◆ **DATA FOR THE TASK**
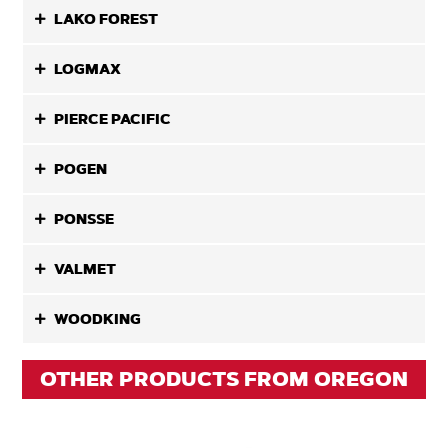
LAKO FOREST
LOGMAX
PIERCE PACIFIC
POGEN
PONSSE
VALMET
WOODKING
OTHER PRODUCTS FROM OREGON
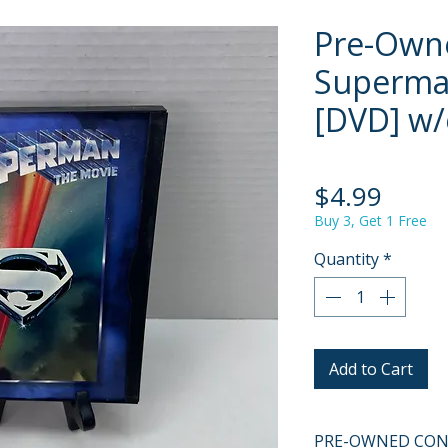
Pre-Own
Superma
[DVD] w/
Price
$4.99
Buy 3, Get 1 Free
Quantity
*
Add to Cart
PRE-OWNED COND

◆ **WHAT IS BEING ASKED**
Copy the text read from both rows above line for line, without any changes, and leave the pictures out.

◆ **EXERCISE OUTPUT**
LAKO FOREST
LOGMAX
PIERCE PACIFIC
POGEN
PONSSE
VALMET
WOODKING
OTHER PRODUCTS FROM OREGON
Pre-Own
Superma
[DVD] w/
Price
$4.99
Buy 3, Get 1 Free
Quantity
*
Add to Cart
PRE-OWNED COND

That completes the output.